_Required action_. After locating the line that holds "Wirtschaft/Finanzen", output it and all following lines word for word, stopping only at the end of the data.

***** Exercise input *****

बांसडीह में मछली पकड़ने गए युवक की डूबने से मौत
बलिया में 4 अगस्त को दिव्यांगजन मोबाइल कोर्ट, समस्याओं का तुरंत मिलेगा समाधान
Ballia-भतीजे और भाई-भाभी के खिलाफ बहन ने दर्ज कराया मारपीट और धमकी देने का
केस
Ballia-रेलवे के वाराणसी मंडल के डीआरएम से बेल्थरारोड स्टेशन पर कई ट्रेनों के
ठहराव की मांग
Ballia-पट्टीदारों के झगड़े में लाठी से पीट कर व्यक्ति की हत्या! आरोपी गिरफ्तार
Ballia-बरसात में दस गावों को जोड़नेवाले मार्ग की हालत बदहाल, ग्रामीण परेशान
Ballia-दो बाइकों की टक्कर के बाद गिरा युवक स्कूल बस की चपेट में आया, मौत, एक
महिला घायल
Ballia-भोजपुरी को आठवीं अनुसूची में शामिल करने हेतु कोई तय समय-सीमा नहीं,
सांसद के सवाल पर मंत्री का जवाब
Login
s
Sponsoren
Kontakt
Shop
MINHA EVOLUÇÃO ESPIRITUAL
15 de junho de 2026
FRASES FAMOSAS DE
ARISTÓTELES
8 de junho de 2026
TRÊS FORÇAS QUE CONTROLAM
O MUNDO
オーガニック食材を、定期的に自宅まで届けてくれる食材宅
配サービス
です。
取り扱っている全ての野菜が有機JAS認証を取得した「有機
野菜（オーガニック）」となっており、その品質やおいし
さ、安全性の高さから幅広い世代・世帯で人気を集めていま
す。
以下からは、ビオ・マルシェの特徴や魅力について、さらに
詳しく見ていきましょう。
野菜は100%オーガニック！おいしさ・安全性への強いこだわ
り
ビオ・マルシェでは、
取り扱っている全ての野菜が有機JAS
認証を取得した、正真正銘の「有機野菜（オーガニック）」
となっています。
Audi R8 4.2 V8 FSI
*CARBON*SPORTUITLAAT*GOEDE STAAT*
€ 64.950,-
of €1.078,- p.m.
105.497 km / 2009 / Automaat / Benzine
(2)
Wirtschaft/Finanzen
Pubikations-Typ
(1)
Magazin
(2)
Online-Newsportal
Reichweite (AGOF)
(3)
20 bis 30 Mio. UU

*****

_Answer to this problem_.
Wirtschaft/Finanzen
Pubikations-Typ
(1)
Magazin
(2)
Online-Newsportal
Reichweite (AGOF)
(3)
20 bis 30 Mio. UU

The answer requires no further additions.